Now, there’s a new sign of eSports’ growing stature: The U.S. is allowing gaming teams to apply for the P-1 visa — an application reserved for professional athletes.

According to the U.S. Department of State, the P-1 visa allows holders to perform and, “requires an internationally recognized level of sustained performance.”

The visas were granted in light of tireless lobbying by League of Legends creators Riot Games in an effort to bring international players to U.S. teams for the League of Legends Season 3 World Championship (LCS). The tournament, which starts its qualifying rounds in September, culminates in a final competition in at the Staples Center in Los Angeles in October — where millions in prize money is up for grabs.

The P-1 visa brings international players stateside to work closely with their team. It also opens the door for International teams joining the LCS circuit season by season, often smaller events held across the country for a $100,000 prize pool. LCS holds tournaments nearly year-round, and can offer a steady stream of gaming-related income for those skilled enough to earn it.

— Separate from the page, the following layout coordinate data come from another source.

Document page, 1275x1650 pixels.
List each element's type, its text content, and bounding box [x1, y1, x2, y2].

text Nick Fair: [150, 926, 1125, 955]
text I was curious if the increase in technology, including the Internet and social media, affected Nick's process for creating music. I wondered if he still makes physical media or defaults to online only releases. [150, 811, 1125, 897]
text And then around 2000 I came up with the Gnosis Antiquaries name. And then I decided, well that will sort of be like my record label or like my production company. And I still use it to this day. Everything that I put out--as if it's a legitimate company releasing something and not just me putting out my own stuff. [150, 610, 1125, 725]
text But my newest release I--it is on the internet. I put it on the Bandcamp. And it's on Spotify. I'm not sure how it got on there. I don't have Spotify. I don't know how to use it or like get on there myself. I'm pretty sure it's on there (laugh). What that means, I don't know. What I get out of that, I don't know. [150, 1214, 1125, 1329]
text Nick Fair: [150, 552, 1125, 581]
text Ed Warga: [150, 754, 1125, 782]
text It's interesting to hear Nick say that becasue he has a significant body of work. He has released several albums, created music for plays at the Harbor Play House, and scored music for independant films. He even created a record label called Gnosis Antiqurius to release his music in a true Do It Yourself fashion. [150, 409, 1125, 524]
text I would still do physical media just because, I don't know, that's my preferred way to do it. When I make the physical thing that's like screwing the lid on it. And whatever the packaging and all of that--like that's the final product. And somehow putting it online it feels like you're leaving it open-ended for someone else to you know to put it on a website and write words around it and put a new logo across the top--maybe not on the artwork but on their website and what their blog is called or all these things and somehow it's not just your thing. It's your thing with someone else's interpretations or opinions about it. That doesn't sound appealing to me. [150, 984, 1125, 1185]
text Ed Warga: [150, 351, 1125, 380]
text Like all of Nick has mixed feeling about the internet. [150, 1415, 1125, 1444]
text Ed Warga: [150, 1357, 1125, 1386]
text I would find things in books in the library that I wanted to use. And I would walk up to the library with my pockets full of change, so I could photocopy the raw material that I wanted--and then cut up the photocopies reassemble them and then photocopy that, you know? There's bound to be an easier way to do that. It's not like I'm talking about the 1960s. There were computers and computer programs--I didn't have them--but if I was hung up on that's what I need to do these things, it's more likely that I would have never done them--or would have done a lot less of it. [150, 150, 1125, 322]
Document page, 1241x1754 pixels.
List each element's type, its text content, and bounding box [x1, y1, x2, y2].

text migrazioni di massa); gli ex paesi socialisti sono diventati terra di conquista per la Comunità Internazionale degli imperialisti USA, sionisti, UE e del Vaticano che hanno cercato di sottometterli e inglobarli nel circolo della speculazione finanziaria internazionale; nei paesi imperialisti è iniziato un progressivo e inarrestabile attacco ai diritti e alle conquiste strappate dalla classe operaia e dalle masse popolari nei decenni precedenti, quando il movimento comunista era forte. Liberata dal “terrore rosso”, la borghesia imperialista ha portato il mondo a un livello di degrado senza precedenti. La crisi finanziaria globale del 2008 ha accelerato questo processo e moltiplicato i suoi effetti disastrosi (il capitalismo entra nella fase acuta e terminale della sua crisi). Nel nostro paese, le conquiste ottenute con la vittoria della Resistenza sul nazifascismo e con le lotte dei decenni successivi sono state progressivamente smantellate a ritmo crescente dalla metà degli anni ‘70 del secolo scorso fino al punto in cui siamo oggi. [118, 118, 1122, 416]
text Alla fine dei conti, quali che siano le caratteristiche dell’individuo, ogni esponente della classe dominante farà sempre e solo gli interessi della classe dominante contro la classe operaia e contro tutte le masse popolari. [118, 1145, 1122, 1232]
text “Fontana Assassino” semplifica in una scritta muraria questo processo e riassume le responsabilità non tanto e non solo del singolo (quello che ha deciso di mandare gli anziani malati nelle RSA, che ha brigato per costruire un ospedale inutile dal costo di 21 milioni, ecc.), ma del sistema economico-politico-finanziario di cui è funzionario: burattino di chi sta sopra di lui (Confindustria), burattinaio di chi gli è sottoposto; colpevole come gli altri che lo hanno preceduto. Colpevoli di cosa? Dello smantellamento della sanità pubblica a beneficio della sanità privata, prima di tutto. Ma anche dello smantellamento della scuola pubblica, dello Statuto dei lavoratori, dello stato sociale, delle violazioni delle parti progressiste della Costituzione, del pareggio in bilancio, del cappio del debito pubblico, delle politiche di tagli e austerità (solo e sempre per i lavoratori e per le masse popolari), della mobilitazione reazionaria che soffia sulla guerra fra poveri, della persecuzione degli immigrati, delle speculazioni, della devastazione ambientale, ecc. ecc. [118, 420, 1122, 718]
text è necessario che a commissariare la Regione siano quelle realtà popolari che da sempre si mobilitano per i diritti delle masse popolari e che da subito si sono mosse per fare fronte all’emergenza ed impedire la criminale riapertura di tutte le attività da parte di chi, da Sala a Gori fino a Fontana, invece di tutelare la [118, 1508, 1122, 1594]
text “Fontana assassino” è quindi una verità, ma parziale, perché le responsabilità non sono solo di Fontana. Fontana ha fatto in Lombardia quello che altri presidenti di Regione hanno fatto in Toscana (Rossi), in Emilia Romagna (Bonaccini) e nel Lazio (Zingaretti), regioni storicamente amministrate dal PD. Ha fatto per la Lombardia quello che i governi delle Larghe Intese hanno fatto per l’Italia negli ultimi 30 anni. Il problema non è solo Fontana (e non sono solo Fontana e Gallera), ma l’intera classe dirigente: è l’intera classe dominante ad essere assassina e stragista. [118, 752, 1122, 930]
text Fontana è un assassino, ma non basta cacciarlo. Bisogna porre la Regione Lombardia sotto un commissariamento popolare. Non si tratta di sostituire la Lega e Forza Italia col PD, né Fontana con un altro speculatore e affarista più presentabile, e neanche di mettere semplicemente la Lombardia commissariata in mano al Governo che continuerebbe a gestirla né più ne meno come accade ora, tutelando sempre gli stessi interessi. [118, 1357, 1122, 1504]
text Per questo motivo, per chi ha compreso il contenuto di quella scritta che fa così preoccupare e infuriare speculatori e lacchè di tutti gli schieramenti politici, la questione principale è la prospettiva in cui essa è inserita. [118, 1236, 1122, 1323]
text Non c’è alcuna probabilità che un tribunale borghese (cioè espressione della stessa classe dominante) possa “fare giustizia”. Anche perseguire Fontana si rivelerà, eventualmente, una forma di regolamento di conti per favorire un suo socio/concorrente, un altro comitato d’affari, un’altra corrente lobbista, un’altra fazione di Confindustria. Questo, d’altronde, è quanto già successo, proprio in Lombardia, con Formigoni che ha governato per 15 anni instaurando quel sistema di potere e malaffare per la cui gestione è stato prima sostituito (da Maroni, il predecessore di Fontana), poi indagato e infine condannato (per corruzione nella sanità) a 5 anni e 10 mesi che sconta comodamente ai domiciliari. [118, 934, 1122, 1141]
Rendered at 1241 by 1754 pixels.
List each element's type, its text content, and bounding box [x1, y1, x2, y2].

Ultimately, the P-1 visa gives eSports an opportunity to flourish even more, and gain more viewers in the process. With the rise of competitive online games, tournaments have been reaching ever higher records in attendance, such as a recent Major League Gaming event in Anaheim that boasted 21,000 attendees. According to Kotaku, the last LCS World Championship drew a total of 8 million viewers during the competition, spiking when last year’s winners, Taipei Assassins, left with the $1 million prize.

Gaming teams from the U.S., Japan, China and Korea also tend to do well at these competitions.